Fresh from gaining insurance industry praise for dropping its fire services levy, the WA Government has dumped more stamp duty on insurance-buyers. In doing so it’s ignoring the call by one of the state’s most senior lawmen, HIH Royal Commissioner Justice Neville Owen, for governments to eliminate state taxes on insurance.

The WA decision comes on top of an identical move by the cash-strapped Victorian Government, which has raised its stamp duty on premiums by more than 23%. Making it even worse for Victorian policyholders, the Bracks government is also about to dump a huge fire services re-equipment bill on its local insurers as well.

The NSW Government is so far the only one to have acknowledged a link between stamp duty and underinsurance and non-insurance, last year cutting its insurance stamp duty in half to 5%.

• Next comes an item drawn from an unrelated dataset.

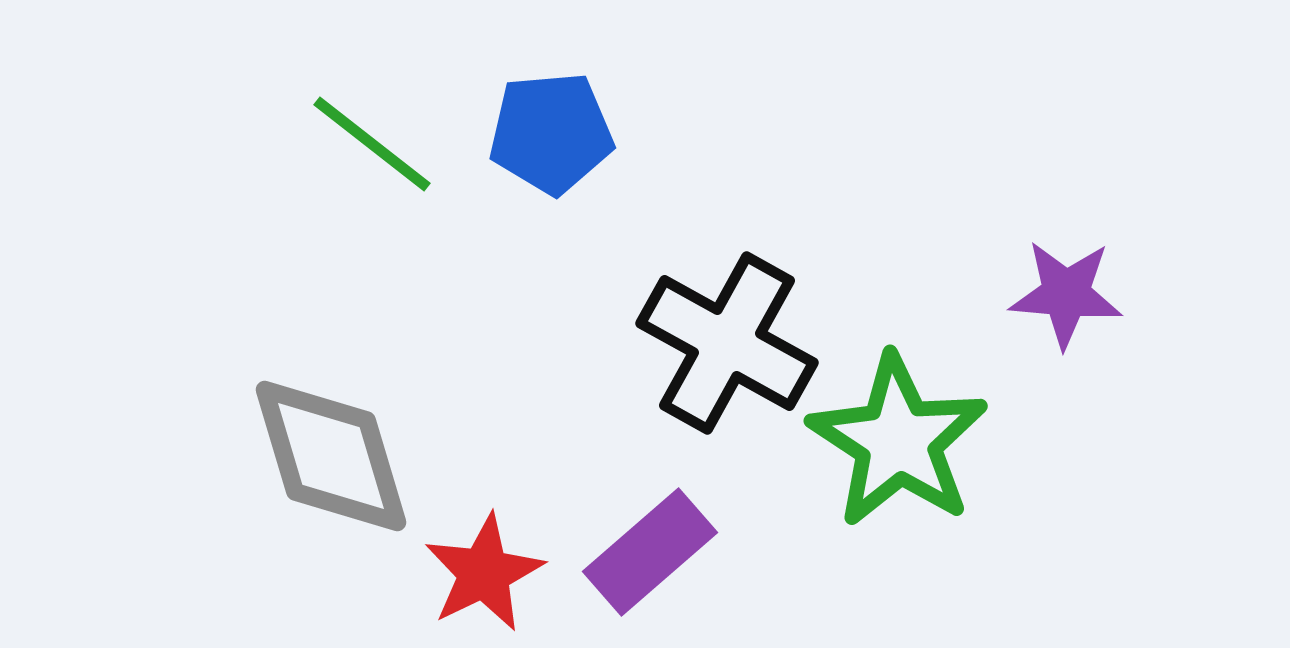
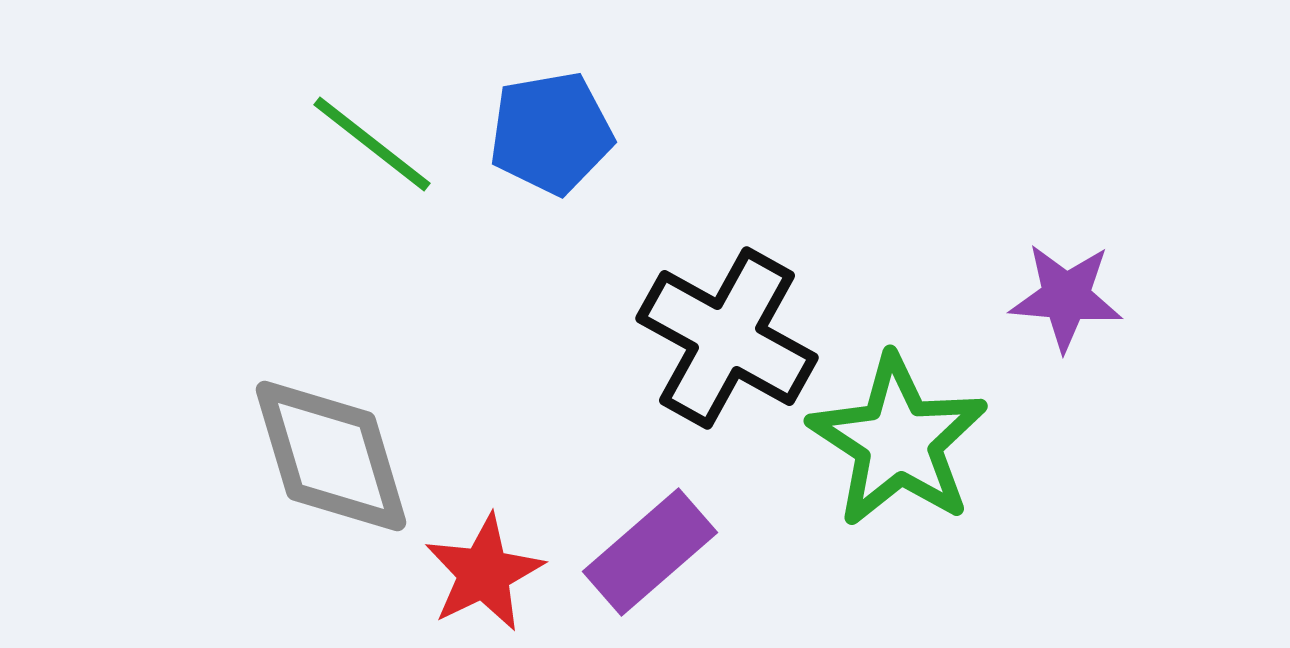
blue pentagon: rotated 5 degrees counterclockwise
purple star: moved 3 px down
black cross: moved 5 px up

More than $700 million in fresh stamp duty will be released in WA over the next four years to help fund increased spending in health. WA Treasurer Eric Ripper says the Government has been “forced” to increase taxes and other revenue by $182 million this year in order to invest an additional $232 million in health services.

Daryl Cameron, the Insurance Council of Australia's (ICA) Group Manager WA and NT, says the move came as a surprise, considering the steps WA has undertaken to reduce the cost of insurance by abolishing the levy. “The WA Government has done a backflip on its commitment to reduce the impost of state taxes on people who are prudent enough to protect their assets with insurance.”

Mr Cameron said an ICA study last year shows approximately one in six small businesses and one in four households in WA don’t have insurance, and called for an urgent review into ways to make insurance in WA affordable.

“The Government is doing itself a dis-service, because the increase in stamp duty will discourage people from protecting their property with insurance and in turn will continue pressure on state-funded appeals when disaster strikes,” he said.